Dans le petit monde du jeu vidéo, la franchise nipponne est un genre d’OVNI qui revient périodiquement hanter les gaijins que nous sommes. Après huit ans de silence, l’heure est venue pour les retardataires d’effectuer un bref rattrapage.

Un mois après sa sortie, il faut avoir fait preuve d’une cécité et d’une mauvaise volonté coupable pour ne pas avoir entendu parler du dernier bébé de chez Atlus. Le Monde, les Inrocks, même FranceInfo et la respectable RTBF n’ont pu faire l’impasse sur le phénomène. Jusqu’à ton putain de Daily Rock semble vouloir te vendre une énième japo-niaiserie. Oui, mais pourquoi ?

Faut les comprendre, aussi, les peintres en bâtiment de la presse généraliste. Quand tu fais ton job de tâcheron à coup de verni culturel pas cher, et qu’on te parle d’exotisme adolescent teinté de psychologie et de ‘sujets de société’, tu réfléchis pas deux fois. Ce qui compte au milieu de tout ce battage, c’est que bien plus qu’un sujet pour briller en cocktail mondain, tu tiens une bonne grosse bombe.

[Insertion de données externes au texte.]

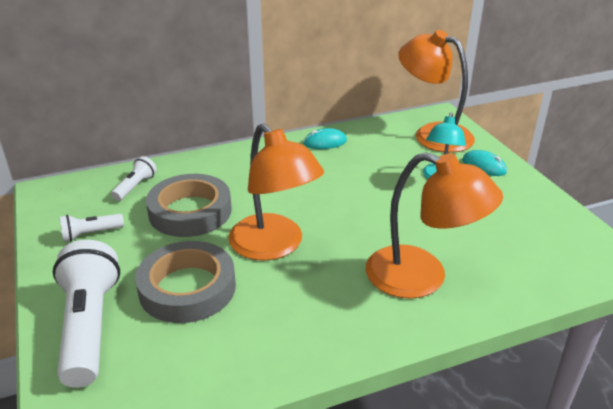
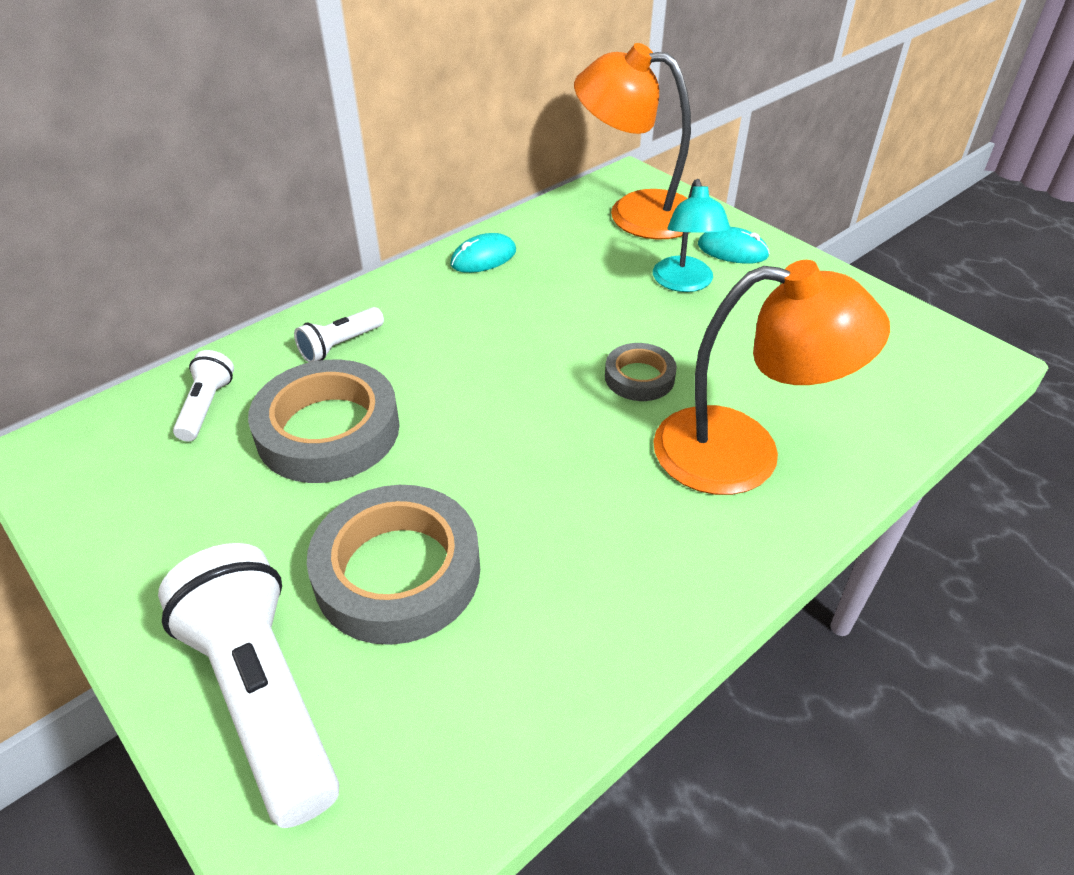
camera: 20 degrees left, 10 degrees up
white flashlight [60,214,124,242] -> white flashlight moved to [294,307,384,362]
orange lamp [228,124,324,261] -> none
none -> grey tape [605,343,677,401]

Imagines la chose. Tu arrives dans ton nouveau lycée au coeur de Tokyo, catalogué comme loubard pour avoir voulu jouer les héros une fois de trop, et tu te retrouves face à toute l’injustice que tu peux conceptualiser dans une vie d’étudiant. Abus des professeurs, vieux tarés exploitant sans vergognes de jeunes esprits malléables, et tout un cortège d’autres raclures dignes d’un Lord Voldemort du XXIe siècle. Il existe toutefois un autre univers, dans lequel ton statut de collégien lambda s’efface pour laisser place à un gentleman cambrioleur en mode #thuglife. Pénétrant les forteresses mentales des pourritures sus-mentionnées, tu devras venir à bout de donjons sadiques au level-design diabolique pour exposer leurs vils forfaits.

Ceci étant dit, on reste au Japon, alors crois pas que tu pourras sécher tes exams comme un petit branleur occidental parce qu’il ‘y avait des monstres à tabasser her soir’. Toute tes aventures impitoyables devront se dérouler dans l’espace balisé par tes multiples deadlines scolaires et sociales. Une année de cours t’attend, avec tout son cortège de relations sociales, matinées de cours et autres sessions de test pour lesquels t’as rien glandé.

…et comme dans une bonne enquête policière, faisant écho à un scénario dont on ne te dira rien d’autre par peur du perfide spoiler, chaque détail compte. Les relations que tu chéris, les compétences que tu développes, et chaque activité que tu choisis de caser dans un agenda plus ministériel qu’estudiantin influencera plus ou moins directement ta puissance en combat.

Une difficulté digne d’un bon gros Dark Souls, des niveaux immenses et tortueux, des thématiques traitée de manière crue et attachante à la fois font de ce nouvel opus le plus abouti de la série, et le témoignage ultime pour réduire au silence ceux qui pensent que le RPG old school à la japonaise est mort avec Final Fantasy.